CHARLOTTE, N.C. (WBTV) - Ahmed Albadri is relieved to be back in Charlotte.
“When I got inside my apartment, I felt like finally, I am safe,” he says.
But for weeks, “safe” was the furthest feeling for him.
He originally left his home of Iraq six years ago, after working with an American company put him in danger. He received threats.
“One day they tried to kidnap me,” he says. “I don’t know who, but I was very close to dying. But for this reason, my family said it’s not safe to stay here.”
Recently, he risked his safety to visit friends and family in Baghdad, and he proposed to his now fiancée.
“I had a lot of friends I couldn’t meet then, because it was really dangerous for me to go and look around,” he says.
Then, the airstrike happened, killing top Iranian general Qassem Soleimani.

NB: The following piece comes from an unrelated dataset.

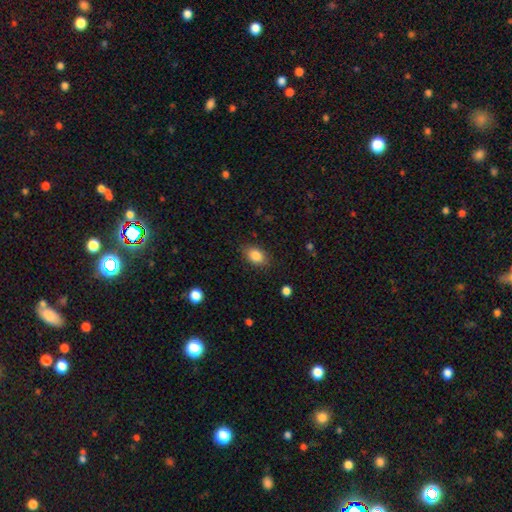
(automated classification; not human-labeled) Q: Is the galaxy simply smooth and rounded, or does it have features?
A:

“Most of the Iraqi people feel happy,” Albadri says. “Not because they killed this guy, because he is the leader of everything. And someone needed to stop him.”

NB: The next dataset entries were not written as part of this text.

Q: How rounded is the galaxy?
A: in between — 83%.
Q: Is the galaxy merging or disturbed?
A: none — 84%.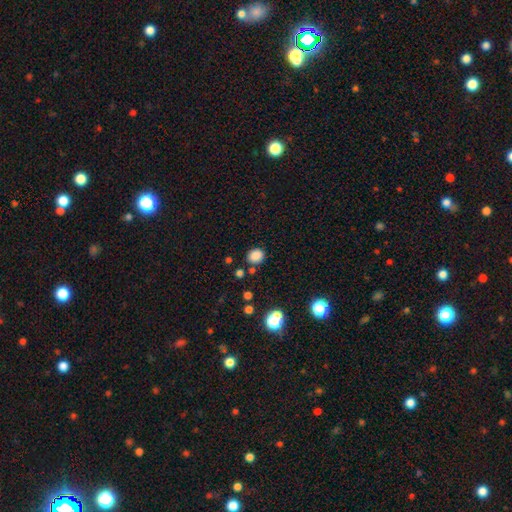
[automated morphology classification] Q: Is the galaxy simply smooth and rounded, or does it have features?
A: smooth — 83%.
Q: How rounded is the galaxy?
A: round — 67%.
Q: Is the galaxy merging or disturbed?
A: none — 80%.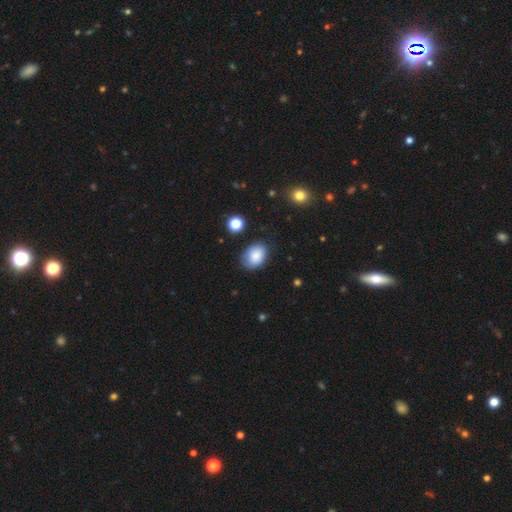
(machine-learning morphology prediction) Smooth or featured? smooth (83%)
How rounded? in between (75%)
Merging? none (71%)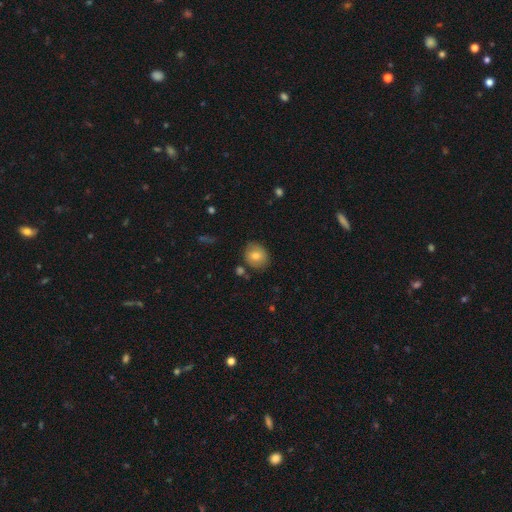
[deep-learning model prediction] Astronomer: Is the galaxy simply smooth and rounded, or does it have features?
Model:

But, the airstrike meant things were now too unsafe there for Albadri, an American. It took him a full week, six airports, to get back to Charlotte.

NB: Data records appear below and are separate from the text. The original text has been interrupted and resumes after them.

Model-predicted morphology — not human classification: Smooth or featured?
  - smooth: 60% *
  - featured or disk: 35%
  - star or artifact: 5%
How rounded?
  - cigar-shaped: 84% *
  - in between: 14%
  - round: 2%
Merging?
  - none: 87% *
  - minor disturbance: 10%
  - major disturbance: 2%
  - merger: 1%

“My brothers, my fiancée, she told me it’s not safe to use [my] American passport,” he says. “Because I don’t know who will stop me in the airport, and there’s no office, or there’s no officer I can ask to help if there’s anything wrong.”
He says though things are unsafe for him in his home Baghdad, it is hard to be without his loved ones.
“You just remember everything over there,” he says, through tears. “I remember my dad, my mom, my friends, my neighbors. It’s really hard when you cannot stay in the same place.”